まさか、北朝鮮には人工衛星を打ち上げる権利が無いなどとはそう簡単には言えまい。
北朝鮮の人工衛星が危険で、日本は危険ではないなどとはどう考えても一方的すぎる。
安保理で話題にすると言っても、そうなると北朝鮮が態度を硬化させるのは目に見えているので、結局うやむやになるのではないだろうか。
人工衛星を打ち上げるためのロケット技術と、弾道ミサイル技術はほとんど区別出来ないが、日本はこの技術を自前で持っている。
H2Aのロケット質量は410トン、打ち上げ能力は低軌道で17トンだ。
一方北朝鮮が打ち上げようとしているのは100キロの衛星を載せた78トンの3段式ロケットとされている。(北海道新聞より)
北朝鮮は核実験を完全ではないが成功させているが、核兵器の材料になるプルトニウムにいたっては、日本は社団法人原子燃料政策研究会によると、国内に6.7トン、海外に25.3トン保有している。

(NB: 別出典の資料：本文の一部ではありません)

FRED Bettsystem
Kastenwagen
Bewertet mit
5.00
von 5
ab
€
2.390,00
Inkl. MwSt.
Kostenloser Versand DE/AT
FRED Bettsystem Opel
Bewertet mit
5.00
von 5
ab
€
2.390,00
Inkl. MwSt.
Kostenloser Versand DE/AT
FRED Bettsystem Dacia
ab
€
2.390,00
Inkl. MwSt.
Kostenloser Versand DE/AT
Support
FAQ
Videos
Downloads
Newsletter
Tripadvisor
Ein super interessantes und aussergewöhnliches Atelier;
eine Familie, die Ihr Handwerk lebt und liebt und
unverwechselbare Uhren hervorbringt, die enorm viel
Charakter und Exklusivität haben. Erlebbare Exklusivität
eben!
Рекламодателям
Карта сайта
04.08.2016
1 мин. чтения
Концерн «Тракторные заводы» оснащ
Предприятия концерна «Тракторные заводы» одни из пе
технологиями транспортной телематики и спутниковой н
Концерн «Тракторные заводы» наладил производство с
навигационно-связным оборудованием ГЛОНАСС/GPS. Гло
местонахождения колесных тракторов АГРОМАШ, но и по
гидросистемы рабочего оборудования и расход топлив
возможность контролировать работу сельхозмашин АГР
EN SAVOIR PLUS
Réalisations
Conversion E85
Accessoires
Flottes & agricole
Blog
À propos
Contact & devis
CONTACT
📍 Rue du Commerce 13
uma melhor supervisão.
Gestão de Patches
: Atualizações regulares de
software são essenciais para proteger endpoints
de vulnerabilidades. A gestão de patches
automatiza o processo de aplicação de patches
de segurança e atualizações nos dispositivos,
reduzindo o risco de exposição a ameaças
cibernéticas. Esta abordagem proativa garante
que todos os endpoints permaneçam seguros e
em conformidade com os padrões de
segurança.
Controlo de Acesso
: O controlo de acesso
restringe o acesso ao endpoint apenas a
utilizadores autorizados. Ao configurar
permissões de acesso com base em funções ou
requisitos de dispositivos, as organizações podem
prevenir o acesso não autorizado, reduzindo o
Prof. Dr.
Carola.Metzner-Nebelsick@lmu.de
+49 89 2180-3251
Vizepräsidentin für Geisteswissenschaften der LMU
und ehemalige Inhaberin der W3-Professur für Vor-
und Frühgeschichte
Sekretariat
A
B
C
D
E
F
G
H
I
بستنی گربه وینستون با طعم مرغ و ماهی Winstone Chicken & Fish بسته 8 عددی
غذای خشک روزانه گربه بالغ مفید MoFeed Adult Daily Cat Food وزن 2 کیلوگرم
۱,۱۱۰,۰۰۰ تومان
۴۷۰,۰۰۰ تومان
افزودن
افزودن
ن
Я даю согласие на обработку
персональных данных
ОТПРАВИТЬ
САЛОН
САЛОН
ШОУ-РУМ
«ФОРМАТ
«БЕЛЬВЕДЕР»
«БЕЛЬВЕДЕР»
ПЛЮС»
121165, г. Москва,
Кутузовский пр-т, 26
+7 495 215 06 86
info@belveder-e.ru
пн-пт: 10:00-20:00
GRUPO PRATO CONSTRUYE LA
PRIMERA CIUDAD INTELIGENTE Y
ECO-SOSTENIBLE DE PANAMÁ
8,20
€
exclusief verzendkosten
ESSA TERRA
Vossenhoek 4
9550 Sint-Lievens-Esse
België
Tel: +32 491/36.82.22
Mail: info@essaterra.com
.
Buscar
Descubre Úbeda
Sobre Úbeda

日本に友好的感情を持っていない国が、この現状をどう見るかは明らかだ。
打ち上げ成功を祈った方が良い
打ち上げが失敗した場合はさらに問題だ。
ミサイル防衛システムの手が届かないところではどうしようもないが、そうでない場合、巨額の費用をかけながら信頼性の低いミサイル防衛システムを実際に使わなければいけなくなるからだ。
このミサイル防衛システムは、今までのテスト結果から、打ち上げに失敗したロケットの破片などはおそらく撃ち落とせないだろう。
そうなるとアメリカにべったりで進められたミサイル防衛システムへの風当たりは一気に高まる。またしても麻生内閣の支持率は低下するだろう。
途中でトラブルが発生せず、順調に打ち上げが成功しようとしている途中での撃墜などは北朝鮮の思うつぼで、絶対に行ってはならない。
そう考えると、今回の発射はぜひとも成功してもらわないといけない。めでたく人工衛星が軌道に乗り、金正日バンザイ的メッセージを発信してもらった方がよっぽどマシだ。